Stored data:

☆ ☆ ☆

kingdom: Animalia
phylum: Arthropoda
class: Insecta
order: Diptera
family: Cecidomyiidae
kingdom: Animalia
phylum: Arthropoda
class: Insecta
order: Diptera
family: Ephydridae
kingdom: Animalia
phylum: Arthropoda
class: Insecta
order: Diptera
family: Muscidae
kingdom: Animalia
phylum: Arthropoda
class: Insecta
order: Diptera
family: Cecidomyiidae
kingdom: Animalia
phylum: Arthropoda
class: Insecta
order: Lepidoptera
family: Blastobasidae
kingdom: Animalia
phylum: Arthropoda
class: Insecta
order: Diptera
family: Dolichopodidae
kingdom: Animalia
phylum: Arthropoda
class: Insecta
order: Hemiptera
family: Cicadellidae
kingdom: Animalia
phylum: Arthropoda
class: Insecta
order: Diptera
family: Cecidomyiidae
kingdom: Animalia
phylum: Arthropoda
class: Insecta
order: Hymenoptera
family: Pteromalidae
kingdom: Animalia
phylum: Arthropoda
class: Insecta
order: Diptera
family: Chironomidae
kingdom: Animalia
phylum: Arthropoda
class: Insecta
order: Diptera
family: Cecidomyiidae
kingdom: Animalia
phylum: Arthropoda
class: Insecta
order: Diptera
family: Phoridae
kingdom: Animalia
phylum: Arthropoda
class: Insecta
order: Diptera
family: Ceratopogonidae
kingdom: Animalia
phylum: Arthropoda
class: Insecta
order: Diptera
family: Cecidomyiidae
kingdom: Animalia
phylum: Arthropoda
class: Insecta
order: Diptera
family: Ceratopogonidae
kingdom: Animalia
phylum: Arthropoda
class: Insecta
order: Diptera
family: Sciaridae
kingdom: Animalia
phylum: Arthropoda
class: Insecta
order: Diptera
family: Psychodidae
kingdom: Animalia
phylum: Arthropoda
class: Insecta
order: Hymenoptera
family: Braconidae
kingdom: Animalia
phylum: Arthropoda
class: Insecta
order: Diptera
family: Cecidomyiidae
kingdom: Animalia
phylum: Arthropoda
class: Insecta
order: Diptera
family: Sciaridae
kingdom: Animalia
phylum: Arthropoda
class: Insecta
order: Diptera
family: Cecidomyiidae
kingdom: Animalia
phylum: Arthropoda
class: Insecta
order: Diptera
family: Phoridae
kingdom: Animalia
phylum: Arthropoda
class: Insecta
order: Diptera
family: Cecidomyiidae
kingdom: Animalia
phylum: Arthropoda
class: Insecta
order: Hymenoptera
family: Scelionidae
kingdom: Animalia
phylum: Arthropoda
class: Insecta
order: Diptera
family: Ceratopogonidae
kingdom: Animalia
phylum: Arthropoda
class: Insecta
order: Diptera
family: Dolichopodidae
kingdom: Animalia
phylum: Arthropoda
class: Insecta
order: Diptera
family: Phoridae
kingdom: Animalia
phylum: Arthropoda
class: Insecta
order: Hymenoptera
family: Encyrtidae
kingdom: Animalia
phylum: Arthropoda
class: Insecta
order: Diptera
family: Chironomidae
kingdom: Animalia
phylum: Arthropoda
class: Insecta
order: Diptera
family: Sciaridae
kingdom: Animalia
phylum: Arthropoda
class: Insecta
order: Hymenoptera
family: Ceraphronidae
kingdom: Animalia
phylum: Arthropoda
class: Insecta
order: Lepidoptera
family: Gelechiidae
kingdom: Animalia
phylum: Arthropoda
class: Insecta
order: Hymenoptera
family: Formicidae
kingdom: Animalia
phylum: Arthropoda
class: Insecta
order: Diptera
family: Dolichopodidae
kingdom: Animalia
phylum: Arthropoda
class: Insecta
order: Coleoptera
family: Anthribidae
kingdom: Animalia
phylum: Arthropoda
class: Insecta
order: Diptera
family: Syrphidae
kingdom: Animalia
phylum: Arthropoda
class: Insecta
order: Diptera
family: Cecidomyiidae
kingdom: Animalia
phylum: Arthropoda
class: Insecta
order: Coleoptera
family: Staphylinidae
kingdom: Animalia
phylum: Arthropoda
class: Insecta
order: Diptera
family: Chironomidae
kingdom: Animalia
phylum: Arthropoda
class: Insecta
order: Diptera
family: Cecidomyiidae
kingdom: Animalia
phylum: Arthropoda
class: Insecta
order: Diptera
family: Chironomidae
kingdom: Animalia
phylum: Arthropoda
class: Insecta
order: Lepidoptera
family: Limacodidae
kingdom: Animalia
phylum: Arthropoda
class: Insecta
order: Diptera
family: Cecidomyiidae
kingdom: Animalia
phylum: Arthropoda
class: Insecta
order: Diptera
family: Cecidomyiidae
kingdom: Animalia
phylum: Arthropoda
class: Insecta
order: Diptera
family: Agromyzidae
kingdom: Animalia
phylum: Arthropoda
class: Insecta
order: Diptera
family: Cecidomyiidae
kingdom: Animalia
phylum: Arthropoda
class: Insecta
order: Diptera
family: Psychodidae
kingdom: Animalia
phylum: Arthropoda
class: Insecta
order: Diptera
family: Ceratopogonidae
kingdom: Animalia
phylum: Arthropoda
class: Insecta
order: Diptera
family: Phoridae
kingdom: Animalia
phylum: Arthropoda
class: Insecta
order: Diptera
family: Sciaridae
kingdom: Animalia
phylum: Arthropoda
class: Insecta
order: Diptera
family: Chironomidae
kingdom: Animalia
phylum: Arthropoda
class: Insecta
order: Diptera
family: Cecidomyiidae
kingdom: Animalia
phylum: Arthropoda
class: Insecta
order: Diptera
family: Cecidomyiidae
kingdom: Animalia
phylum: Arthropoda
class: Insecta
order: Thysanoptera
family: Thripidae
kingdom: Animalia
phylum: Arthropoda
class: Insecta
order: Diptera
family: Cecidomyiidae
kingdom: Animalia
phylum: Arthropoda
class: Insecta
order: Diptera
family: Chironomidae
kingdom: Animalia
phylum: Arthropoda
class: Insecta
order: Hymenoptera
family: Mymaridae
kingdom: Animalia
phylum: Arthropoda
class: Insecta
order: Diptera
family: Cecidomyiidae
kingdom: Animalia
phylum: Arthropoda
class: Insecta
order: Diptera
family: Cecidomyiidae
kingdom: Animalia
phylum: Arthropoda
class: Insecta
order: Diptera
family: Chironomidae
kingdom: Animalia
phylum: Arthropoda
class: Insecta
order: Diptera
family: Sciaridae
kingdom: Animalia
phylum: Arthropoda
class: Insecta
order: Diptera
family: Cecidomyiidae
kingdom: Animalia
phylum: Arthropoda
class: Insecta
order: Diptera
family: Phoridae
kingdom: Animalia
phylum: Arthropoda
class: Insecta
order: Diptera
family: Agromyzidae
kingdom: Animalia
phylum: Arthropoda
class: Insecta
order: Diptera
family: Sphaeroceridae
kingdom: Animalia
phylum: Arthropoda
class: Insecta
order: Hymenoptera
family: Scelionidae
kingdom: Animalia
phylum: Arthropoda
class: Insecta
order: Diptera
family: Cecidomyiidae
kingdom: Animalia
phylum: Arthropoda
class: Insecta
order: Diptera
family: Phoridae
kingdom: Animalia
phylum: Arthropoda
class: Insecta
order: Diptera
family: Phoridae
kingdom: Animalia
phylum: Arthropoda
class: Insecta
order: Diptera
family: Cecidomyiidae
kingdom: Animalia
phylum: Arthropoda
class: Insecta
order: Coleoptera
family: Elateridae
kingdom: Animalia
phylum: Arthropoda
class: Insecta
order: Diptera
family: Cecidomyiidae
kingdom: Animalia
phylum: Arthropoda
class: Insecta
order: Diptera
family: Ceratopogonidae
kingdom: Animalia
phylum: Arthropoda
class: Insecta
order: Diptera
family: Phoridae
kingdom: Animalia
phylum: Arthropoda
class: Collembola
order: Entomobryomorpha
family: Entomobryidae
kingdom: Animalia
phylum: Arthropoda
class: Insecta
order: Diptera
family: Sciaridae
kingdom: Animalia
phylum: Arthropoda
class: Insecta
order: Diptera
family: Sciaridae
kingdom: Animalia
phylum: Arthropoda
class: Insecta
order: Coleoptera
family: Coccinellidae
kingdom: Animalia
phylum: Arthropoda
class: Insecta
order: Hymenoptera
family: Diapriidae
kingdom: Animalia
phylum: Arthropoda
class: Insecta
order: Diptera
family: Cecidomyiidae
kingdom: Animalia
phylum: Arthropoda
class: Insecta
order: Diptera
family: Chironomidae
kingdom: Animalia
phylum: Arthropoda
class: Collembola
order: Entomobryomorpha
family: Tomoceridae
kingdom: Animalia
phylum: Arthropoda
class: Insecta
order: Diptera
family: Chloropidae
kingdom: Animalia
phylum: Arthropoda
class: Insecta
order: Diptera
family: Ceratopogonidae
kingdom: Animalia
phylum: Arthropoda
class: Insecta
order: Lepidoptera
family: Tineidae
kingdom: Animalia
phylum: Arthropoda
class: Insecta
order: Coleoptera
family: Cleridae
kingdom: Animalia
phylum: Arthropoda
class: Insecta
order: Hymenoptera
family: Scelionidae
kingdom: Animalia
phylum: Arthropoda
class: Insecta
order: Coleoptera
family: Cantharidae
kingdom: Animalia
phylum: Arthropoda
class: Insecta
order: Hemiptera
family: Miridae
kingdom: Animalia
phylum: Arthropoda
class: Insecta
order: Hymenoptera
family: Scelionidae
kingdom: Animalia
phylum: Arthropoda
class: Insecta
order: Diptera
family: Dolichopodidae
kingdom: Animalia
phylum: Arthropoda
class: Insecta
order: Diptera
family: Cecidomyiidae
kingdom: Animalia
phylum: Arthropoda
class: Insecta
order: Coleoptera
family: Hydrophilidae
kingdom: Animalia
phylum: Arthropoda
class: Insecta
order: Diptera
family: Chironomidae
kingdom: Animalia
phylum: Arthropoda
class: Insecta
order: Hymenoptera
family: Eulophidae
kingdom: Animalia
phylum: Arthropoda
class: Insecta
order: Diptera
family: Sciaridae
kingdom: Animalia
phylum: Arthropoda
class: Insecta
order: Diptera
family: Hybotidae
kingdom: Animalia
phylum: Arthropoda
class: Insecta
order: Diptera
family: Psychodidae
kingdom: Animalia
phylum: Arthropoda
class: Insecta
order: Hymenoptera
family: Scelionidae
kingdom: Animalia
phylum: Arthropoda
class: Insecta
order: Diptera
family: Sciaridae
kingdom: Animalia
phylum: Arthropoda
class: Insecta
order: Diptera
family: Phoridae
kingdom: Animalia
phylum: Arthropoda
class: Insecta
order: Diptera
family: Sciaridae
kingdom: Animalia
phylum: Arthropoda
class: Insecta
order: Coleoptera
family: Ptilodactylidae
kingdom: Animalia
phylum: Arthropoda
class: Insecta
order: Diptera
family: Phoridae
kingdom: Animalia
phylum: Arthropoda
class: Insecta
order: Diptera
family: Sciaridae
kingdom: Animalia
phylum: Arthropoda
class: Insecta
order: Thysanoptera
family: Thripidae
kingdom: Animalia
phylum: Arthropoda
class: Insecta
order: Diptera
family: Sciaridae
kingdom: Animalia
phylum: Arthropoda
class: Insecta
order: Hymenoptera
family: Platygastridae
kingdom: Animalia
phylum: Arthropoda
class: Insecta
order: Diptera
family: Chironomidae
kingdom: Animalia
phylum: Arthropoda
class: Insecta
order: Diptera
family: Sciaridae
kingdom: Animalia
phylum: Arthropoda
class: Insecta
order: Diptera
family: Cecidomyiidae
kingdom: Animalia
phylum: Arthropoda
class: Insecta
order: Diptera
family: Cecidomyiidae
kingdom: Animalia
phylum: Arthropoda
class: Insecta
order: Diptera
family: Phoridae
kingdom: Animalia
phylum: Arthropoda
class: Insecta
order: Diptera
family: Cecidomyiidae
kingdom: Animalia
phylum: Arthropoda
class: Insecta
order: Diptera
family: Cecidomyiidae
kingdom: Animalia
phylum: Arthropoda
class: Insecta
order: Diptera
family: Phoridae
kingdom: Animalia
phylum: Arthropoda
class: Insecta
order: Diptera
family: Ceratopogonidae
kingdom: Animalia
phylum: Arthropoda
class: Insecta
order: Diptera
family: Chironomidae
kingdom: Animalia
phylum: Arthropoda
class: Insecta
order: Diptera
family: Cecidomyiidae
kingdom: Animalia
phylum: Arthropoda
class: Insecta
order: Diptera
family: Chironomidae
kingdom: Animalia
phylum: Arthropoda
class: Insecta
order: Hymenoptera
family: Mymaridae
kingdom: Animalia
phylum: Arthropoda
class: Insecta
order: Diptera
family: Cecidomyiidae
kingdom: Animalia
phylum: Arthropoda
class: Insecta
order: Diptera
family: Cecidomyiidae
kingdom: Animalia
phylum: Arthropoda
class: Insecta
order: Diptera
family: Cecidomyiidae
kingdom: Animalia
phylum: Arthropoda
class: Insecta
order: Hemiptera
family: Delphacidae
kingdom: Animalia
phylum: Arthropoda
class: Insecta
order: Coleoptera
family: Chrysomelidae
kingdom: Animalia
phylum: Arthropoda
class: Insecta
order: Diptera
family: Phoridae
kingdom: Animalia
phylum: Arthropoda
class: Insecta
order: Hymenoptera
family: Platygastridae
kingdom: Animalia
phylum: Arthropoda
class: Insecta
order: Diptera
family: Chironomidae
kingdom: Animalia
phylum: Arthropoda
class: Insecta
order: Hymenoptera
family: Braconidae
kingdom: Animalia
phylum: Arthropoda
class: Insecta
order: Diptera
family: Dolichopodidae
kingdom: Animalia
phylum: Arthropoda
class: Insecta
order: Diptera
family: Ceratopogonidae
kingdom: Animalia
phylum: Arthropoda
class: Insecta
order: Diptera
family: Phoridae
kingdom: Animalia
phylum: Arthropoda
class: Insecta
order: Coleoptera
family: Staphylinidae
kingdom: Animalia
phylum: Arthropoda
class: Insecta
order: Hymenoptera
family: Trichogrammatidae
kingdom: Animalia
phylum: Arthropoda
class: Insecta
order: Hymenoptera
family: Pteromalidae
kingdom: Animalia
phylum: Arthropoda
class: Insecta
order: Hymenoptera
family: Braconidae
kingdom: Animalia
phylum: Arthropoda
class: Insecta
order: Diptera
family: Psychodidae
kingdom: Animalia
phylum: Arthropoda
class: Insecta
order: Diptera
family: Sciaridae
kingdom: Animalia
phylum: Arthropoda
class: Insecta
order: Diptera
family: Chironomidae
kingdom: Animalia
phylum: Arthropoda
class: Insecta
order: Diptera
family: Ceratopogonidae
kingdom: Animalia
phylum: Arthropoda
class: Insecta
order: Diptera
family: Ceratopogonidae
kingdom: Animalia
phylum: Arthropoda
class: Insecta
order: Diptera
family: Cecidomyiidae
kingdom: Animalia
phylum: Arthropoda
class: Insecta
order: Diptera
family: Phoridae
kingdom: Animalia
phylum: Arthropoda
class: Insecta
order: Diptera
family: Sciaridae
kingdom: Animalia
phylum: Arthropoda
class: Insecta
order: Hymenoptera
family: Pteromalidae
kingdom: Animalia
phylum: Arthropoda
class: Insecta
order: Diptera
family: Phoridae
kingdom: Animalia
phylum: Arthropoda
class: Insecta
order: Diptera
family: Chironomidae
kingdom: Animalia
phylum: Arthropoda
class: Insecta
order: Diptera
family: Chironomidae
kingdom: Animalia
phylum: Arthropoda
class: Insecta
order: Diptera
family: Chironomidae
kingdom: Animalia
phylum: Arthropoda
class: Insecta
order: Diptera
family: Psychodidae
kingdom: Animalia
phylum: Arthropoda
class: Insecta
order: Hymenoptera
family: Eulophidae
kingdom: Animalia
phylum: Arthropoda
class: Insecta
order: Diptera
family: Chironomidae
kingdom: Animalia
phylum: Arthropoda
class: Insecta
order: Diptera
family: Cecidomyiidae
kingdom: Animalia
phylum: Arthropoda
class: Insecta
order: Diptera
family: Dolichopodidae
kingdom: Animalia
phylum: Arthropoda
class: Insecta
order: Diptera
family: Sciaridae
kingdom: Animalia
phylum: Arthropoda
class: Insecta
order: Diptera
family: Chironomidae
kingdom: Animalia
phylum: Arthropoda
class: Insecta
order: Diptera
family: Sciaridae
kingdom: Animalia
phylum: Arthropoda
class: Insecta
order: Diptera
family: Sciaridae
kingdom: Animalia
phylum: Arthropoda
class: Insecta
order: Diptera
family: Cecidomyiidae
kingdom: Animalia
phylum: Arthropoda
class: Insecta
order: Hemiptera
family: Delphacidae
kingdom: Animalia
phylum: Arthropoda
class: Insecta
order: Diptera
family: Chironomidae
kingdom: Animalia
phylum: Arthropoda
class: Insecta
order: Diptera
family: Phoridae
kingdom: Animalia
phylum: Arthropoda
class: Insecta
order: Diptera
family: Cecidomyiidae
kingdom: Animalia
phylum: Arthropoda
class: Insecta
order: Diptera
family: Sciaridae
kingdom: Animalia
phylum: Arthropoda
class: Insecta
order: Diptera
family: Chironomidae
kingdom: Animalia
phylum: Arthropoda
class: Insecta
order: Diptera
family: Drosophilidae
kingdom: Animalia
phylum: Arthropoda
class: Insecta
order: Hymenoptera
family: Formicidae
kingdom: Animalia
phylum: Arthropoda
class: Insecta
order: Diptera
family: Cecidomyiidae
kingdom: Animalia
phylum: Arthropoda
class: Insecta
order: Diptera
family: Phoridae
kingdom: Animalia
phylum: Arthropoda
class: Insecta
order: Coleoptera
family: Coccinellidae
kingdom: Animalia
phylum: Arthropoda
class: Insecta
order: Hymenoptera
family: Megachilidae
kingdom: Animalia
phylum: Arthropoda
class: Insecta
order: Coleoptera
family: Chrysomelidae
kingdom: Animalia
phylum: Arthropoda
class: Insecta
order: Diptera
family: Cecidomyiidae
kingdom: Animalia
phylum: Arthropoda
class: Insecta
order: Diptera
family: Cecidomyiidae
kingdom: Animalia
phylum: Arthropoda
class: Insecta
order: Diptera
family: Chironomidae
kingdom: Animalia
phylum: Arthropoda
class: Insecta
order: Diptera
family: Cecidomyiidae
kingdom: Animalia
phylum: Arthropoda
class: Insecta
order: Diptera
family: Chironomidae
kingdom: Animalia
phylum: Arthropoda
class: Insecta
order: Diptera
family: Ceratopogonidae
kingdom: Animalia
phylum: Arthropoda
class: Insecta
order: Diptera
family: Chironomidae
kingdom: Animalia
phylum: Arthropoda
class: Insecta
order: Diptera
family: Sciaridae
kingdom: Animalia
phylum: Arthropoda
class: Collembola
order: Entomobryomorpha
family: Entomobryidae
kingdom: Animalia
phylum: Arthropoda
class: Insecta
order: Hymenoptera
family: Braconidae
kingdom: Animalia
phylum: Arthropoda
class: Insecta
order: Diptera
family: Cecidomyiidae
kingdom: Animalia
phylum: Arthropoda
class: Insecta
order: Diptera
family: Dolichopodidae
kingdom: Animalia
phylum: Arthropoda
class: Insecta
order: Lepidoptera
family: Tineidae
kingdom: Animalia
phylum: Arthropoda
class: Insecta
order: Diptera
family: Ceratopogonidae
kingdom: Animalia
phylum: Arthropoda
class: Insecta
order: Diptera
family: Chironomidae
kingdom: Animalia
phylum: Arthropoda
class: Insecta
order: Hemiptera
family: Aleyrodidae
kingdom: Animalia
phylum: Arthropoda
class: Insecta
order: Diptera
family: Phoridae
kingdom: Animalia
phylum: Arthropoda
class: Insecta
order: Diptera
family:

☆ ☆ ☆

TASK STATEMENT -
Reproduce the lines of the records from the first line through the line that contains "family: Cicadellidae", including both of these lines.

SOLUTION FOR THIS TASK -
kingdom: Animalia
phylum: Arthropoda
class: Insecta
order: Diptera
family: Cecidomyiidae
kingdom: Animalia
phylum: Arthropoda
class: Insecta
order: Diptera
family: Ephydridae
kingdom: Animalia
phylum: Arthropoda
class: Insecta
order: Diptera
family: Muscidae
kingdom: Animalia
phylum: Arthropoda
class: Insecta
order: Diptera
family: Cecidomyiidae
kingdom: Animalia
phylum: Arthropoda
class: Insecta
order: Lepidoptera
family: Blastobasidae
kingdom: Animalia
phylum: Arthropoda
class: Insecta
order: Diptera
family: Dolichopodidae
kingdom: Animalia
phylum: Arthropoda
class: Insecta
order: Hemiptera
family: Cicadellidae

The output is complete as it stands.